NC GAZETTE / WBRT RADIO
STAFF REPORT

Monday, Nov. 1, 2021 — The Willisburg-based Isaiah House Treatment Center is taking part in a new, non-drug medical device trial that promotes opiod abstinence without the use of medication.

The new treatment device for opioid addiction could change the way addiction is addressed nationally.

Isaiah House, a faith-based rehabilitation center in Washington County, will be the site for a qualifying clinical trial by Wayne State University in collaboration with sponsor, NET Recovery Corp.

The clinical trial will begin Nov. 8th to evaluate the device’s efficacy in treating opioid addiction. The trial will involve 100 voluntary participants recruited among eligible Isaiah House clients who wish to quit end their opioid addiction without the use of medication.

The new technology, NeuroElectric Therapy, involves a non-invasive device worn by the participant that uses adhesive electrodes placed behind the ears. The device delivers low-intensity electrical stimulation, which the wearer can control. This carefully calibrated stimulation is used to reactivate the production of endorphins, the body’s natural painkillers, because they typical are disrupted by long-term drug use.

The goal is to reduce or eliminat the opioid cravings within a matter of days.
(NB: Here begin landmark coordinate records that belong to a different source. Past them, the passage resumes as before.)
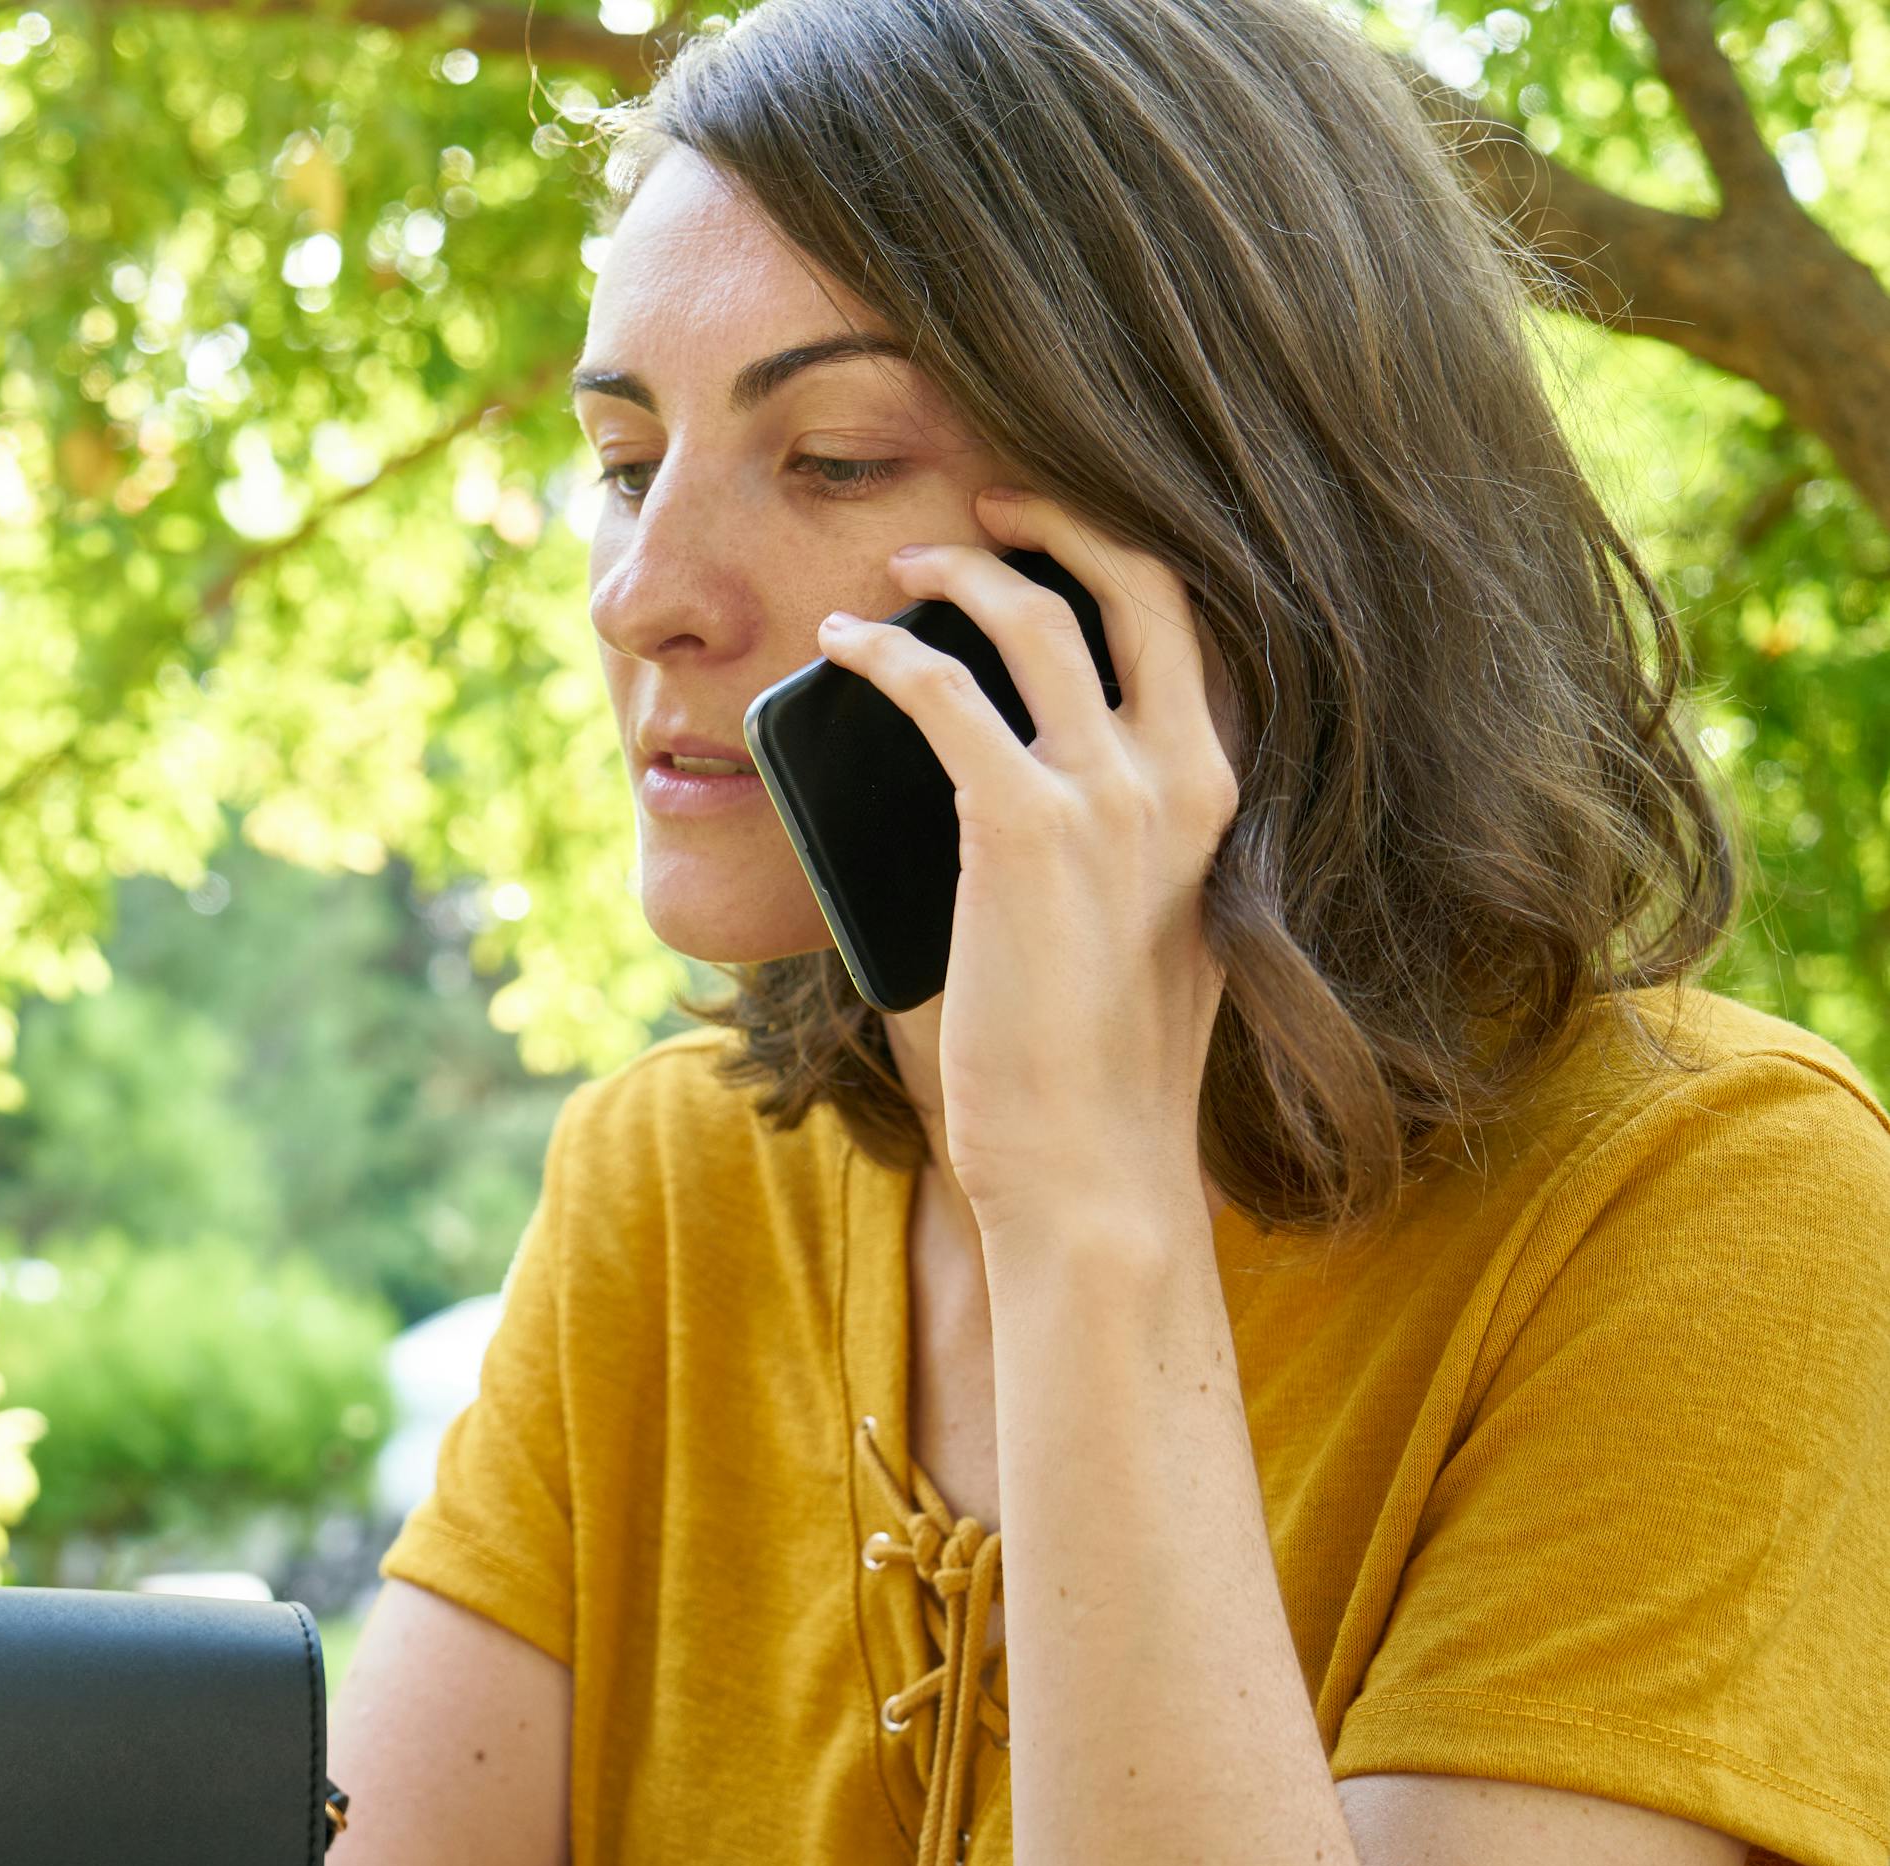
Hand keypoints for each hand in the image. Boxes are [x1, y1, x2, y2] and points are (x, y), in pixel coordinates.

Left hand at [811, 485, 1237, 1246]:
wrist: (1093, 1165)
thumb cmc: (1096, 1068)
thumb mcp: (1135, 927)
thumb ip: (1106, 843)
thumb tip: (1004, 780)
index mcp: (1223, 799)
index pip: (1198, 630)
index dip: (1126, 558)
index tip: (1059, 530)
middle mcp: (1185, 778)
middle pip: (1143, 584)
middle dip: (1064, 519)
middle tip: (993, 499)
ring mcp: (1113, 798)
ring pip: (1036, 619)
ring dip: (960, 571)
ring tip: (896, 569)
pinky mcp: (1026, 827)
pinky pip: (942, 694)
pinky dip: (885, 655)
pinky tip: (843, 649)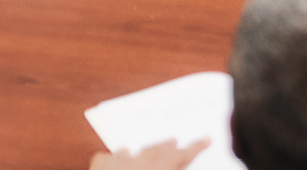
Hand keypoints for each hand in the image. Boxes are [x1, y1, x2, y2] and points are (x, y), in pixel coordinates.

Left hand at [89, 139, 210, 169]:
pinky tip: (120, 153)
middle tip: (177, 141)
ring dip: (144, 150)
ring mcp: (119, 165)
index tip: (206, 139)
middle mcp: (140, 164)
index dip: (195, 147)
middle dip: (168, 146)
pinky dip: (117, 156)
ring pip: (134, 152)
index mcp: (160, 169)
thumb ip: (175, 169)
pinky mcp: (100, 167)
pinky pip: (109, 158)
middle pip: (157, 151)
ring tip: (152, 147)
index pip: (182, 156)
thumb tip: (179, 167)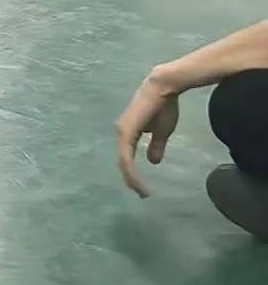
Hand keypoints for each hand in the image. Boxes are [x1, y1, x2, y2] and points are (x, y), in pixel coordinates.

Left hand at [115, 75, 179, 197]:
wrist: (163, 90)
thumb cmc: (162, 108)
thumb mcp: (160, 132)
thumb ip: (155, 146)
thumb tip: (152, 161)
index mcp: (128, 134)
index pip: (126, 158)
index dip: (133, 175)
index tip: (143, 189)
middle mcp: (121, 134)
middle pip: (123, 163)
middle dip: (131, 180)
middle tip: (141, 194)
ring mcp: (122, 133)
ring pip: (123, 162)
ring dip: (131, 179)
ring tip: (141, 191)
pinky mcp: (126, 132)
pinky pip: (126, 157)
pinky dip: (131, 171)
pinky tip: (138, 181)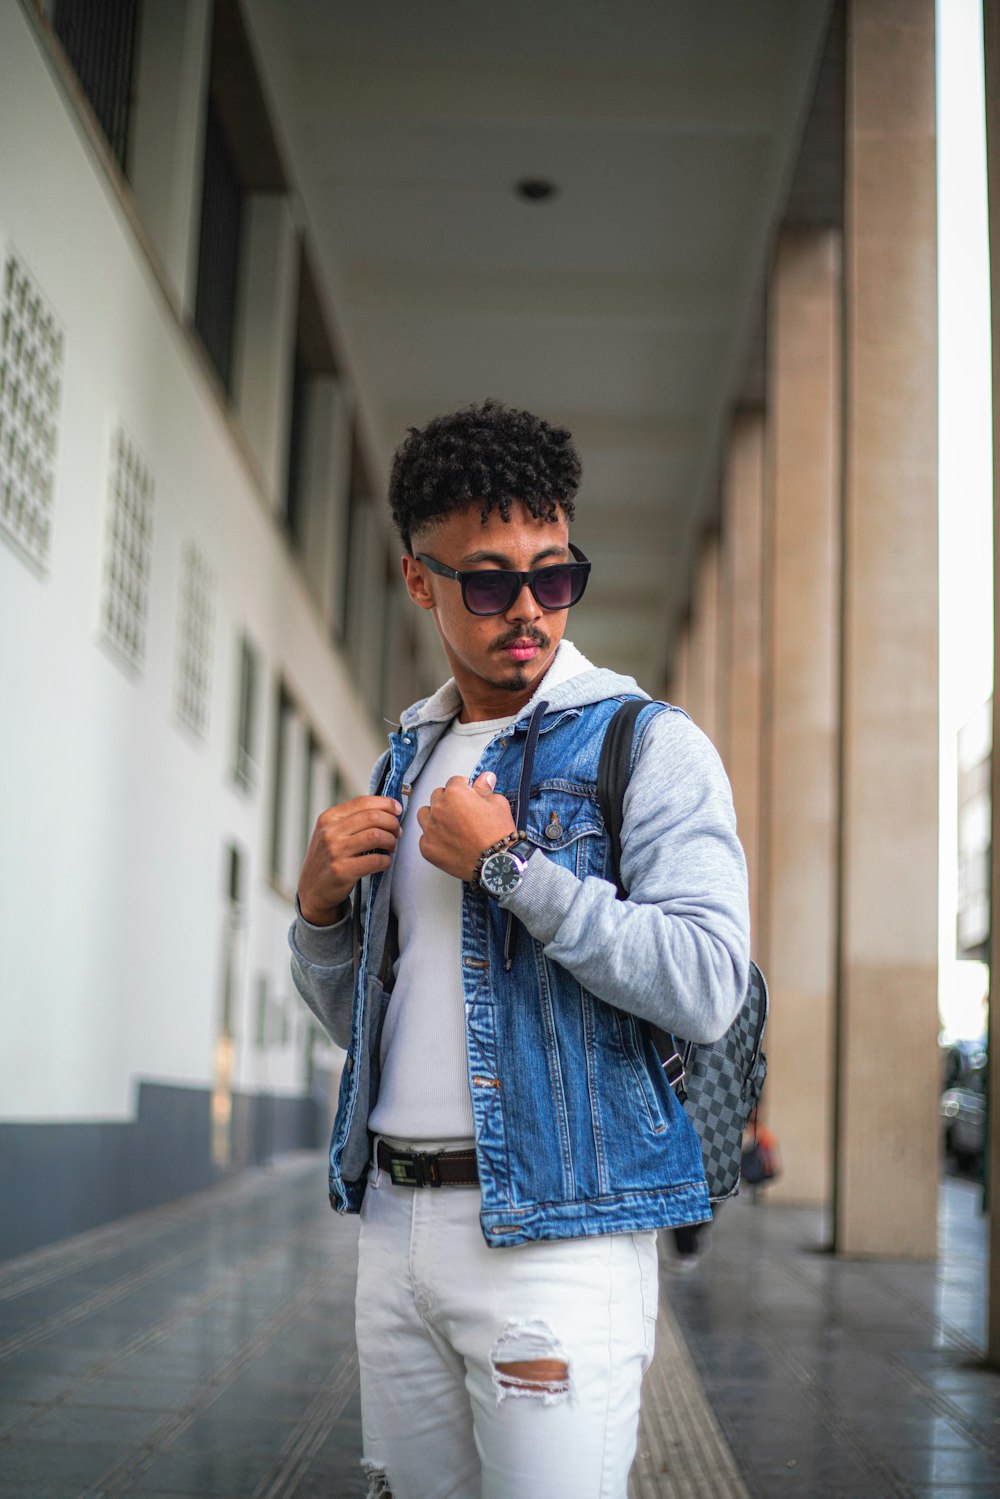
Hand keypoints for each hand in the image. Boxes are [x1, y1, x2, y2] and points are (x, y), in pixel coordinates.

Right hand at [297, 795, 402, 925]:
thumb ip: (352, 820)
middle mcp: (330, 832)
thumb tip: (386, 810)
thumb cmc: (327, 859)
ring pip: (376, 836)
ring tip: (391, 847)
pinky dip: (386, 860)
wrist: (312, 890)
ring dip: (391, 841)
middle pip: (373, 817)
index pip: (363, 801)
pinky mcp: (342, 871)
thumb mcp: (331, 833)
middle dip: (392, 823)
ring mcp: (335, 851)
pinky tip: (385, 862)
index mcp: (328, 818)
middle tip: (397, 832)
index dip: (386, 804)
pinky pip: (375, 860)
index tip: (397, 810)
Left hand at [417, 773, 515, 881]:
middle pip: (438, 796)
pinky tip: (448, 843)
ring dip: (435, 816)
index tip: (469, 795)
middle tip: (461, 812)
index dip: (464, 788)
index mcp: (455, 793)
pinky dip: (434, 838)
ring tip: (450, 825)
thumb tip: (485, 777)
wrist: (496, 862)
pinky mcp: (427, 847)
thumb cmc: (498, 833)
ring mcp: (430, 829)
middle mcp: (438, 808)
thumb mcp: (497, 804)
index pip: (454, 782)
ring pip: (425, 814)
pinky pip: (424, 837)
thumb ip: (485, 789)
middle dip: (448, 800)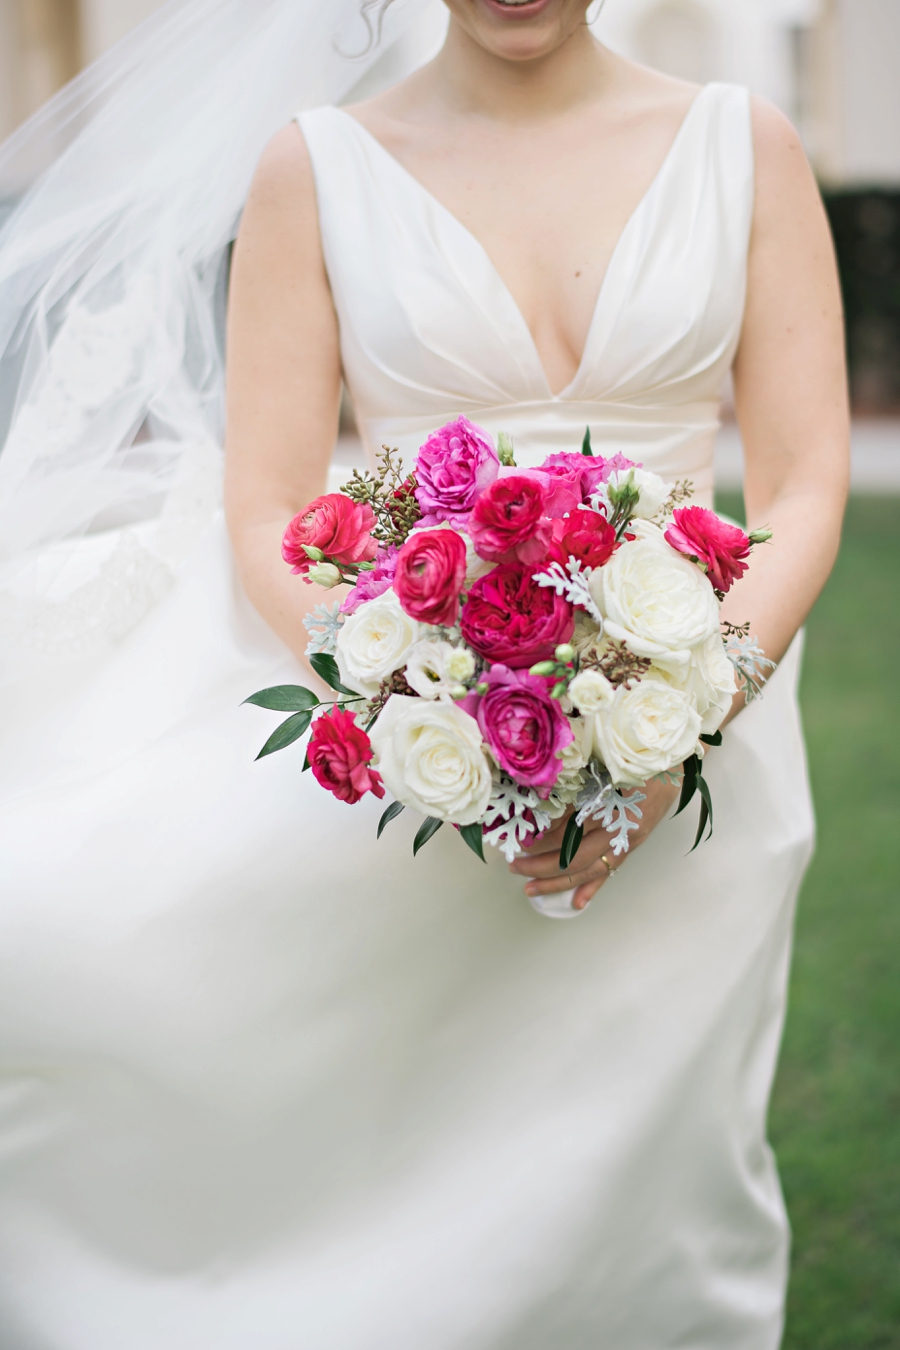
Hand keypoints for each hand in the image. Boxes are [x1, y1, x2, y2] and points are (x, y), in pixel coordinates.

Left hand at [509, 776, 681, 910]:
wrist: (673, 762)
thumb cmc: (633, 757)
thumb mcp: (598, 765)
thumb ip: (571, 788)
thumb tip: (539, 813)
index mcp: (604, 804)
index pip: (564, 831)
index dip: (539, 839)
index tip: (518, 840)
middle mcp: (615, 827)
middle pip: (572, 855)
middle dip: (539, 865)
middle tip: (514, 867)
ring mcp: (625, 839)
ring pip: (587, 869)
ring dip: (558, 882)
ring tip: (532, 890)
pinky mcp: (632, 844)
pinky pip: (610, 870)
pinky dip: (593, 888)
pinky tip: (577, 903)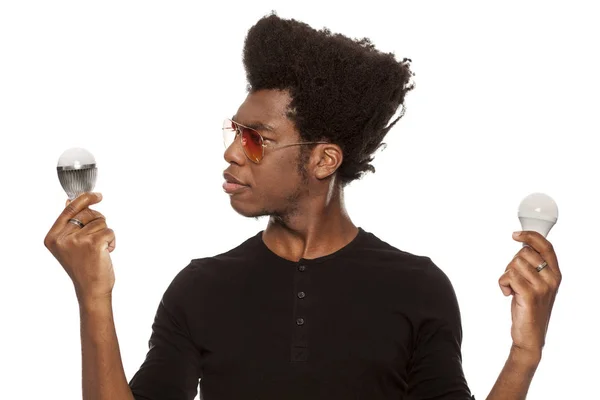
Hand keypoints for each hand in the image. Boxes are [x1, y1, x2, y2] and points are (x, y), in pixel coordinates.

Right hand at [44, 192, 115, 303]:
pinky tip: (105, 253)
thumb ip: (69, 224)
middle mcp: (62, 238)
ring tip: (98, 249)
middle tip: (96, 239)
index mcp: (52, 237)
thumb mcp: (69, 245)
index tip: (97, 195)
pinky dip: (112, 241)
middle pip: (88, 213)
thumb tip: (70, 201)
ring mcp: (77, 241)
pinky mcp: (93, 244)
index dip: (85, 198)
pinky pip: (109, 231)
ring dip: (105, 234)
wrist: (91, 289)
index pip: (70, 209)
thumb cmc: (83, 267)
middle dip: (97, 221)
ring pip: (101, 222)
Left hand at [498, 231, 561, 360]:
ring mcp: (542, 287)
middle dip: (512, 263)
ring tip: (513, 289)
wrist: (530, 335)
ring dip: (506, 275)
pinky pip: (509, 276)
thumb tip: (522, 246)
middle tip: (514, 280)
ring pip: (514, 264)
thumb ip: (534, 267)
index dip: (530, 236)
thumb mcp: (537, 285)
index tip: (515, 234)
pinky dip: (503, 284)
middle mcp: (552, 279)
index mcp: (555, 274)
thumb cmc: (530, 307)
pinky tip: (508, 294)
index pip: (546, 246)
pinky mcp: (530, 295)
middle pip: (523, 253)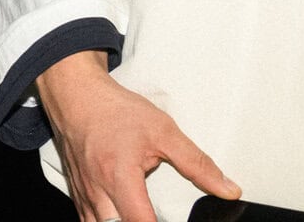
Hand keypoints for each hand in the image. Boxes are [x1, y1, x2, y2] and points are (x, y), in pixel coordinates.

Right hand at [34, 50, 236, 221]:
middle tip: (156, 215)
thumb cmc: (115, 110)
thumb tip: (228, 189)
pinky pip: (88, 219)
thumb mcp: (163, 130)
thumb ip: (197, 164)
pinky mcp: (77, 190)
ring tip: (139, 214)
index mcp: (120, 177)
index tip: (176, 220)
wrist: (75, 94)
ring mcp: (84, 193)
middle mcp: (98, 191)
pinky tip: (120, 217)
The device offers addicts an opportunity to potentially remain opioid abstinent without the use of methadone or suboxone.

“This is an exciting time not only for Isaiah House Treatment Center but for all who have a desire to tackle the opioid addiction crisis in America,” Isaiah House Founder and CEO Mark LaPalme said. “Isaiah House is proud to participate in this clinical trial and to be at the forefront of helping the NET device become a more readily available alternative to treat Opioid Use Disorder.”

LaPalme has seen the device work. Isaiah House’s partnership with NET dates back nearly 15 years, with the center having been involved in earlier studies and trials of the device in 2006. Supporters and skeptics alike were astounded by its success, but the device had still not received FDA approval.

While the new device is not yet approved for clinical use in the U.S., the device has been used clinically for many years in Europe and South Africa and has been around for decades.

The results of the trial will be presented to the FDA for a clearance decision. The trial’s completion is targeted for Fall 2022.